**What you need to do:**
Count the lines in the material below that contain the string "Anwendungen", where uppercase and lowercase letters count as different. Reply with the number alone.

-------- Task data --------

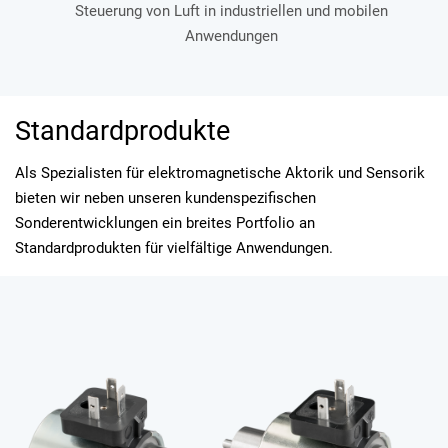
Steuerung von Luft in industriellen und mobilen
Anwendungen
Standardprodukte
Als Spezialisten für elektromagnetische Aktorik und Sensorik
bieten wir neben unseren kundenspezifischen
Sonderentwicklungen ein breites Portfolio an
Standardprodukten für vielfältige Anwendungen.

--------
-------- Task data --------

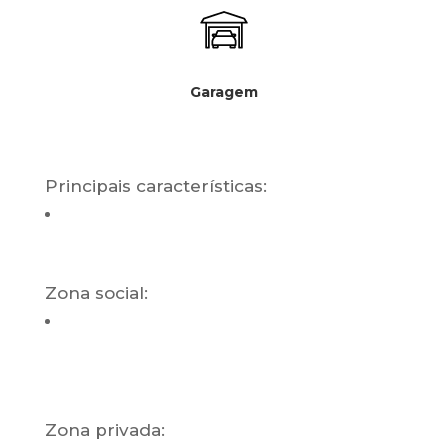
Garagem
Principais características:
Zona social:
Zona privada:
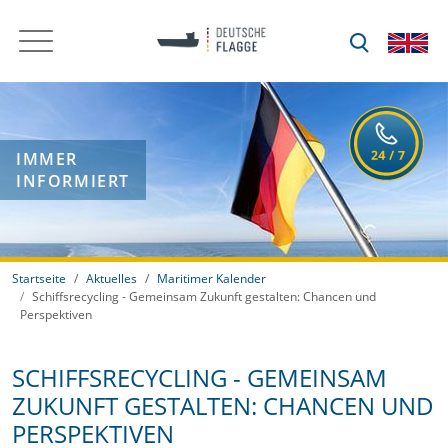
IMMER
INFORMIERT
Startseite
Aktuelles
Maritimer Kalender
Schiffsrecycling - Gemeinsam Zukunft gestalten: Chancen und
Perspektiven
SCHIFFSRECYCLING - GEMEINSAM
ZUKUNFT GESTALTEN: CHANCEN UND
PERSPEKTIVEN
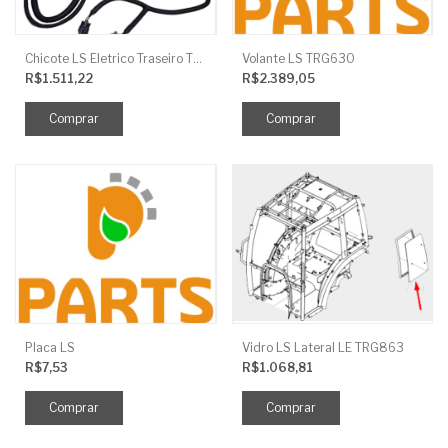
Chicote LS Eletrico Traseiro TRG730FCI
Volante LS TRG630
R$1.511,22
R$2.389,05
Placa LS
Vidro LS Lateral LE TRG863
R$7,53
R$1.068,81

--------

**Exercise answer:**
2